▶ _RECORDS FOR THE TASK_:
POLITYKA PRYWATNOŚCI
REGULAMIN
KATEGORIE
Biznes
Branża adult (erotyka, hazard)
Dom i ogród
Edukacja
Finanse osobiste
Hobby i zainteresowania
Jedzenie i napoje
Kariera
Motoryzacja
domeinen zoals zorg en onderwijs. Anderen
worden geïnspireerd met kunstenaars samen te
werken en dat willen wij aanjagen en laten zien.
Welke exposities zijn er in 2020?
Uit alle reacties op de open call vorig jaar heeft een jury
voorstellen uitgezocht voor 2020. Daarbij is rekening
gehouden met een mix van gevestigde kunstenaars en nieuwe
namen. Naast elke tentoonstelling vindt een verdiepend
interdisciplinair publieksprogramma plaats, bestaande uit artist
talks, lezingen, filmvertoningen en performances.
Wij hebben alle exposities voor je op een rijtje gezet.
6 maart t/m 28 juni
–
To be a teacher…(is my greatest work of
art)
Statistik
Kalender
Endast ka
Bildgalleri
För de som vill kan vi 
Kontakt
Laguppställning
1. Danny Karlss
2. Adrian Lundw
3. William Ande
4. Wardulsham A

▶ _ASSIGNED TASK_:
From the records above, extract every line exactly as it stands.

▶ _RESPONSE TO THE EXERCISE_:
POLITYKA PRYWATNOŚCI
REGULAMIN
KATEGORIE
Biznes
Branża adult (erotyka, hazard)
Dom i ogród
Edukacja
Finanse osobiste
Hobby i zainteresowania
Jedzenie i napoje
Kariera
Motoryzacja
domeinen zoals zorg en onderwijs. Anderen
worden geïnspireerd met kunstenaars samen te
werken en dat willen wij aanjagen en laten zien.
Welke exposities zijn er in 2020?
Uit alle reacties op de open call vorig jaar heeft een jury
voorstellen uitgezocht voor 2020. Daarbij is rekening
gehouden met een mix van gevestigde kunstenaars en nieuwe
namen. Naast elke tentoonstelling vindt een verdiepend
interdisciplinair publieksprogramma plaats, bestaande uit artist
talks, lezingen, filmvertoningen en performances.
Wij hebben alle exposities voor je op een rijtje gezet.
6 maart t/m 28 juni
–
To be a teacher…(is my greatest work of
art)
Statistik
Kalender
Endast ka
Bildgalleri
För de som vill kan vi 
Kontakt
Laguppställning
1. Danny Karlss
2. Adrian Lundw
3. William Ande
4. Wardulsham A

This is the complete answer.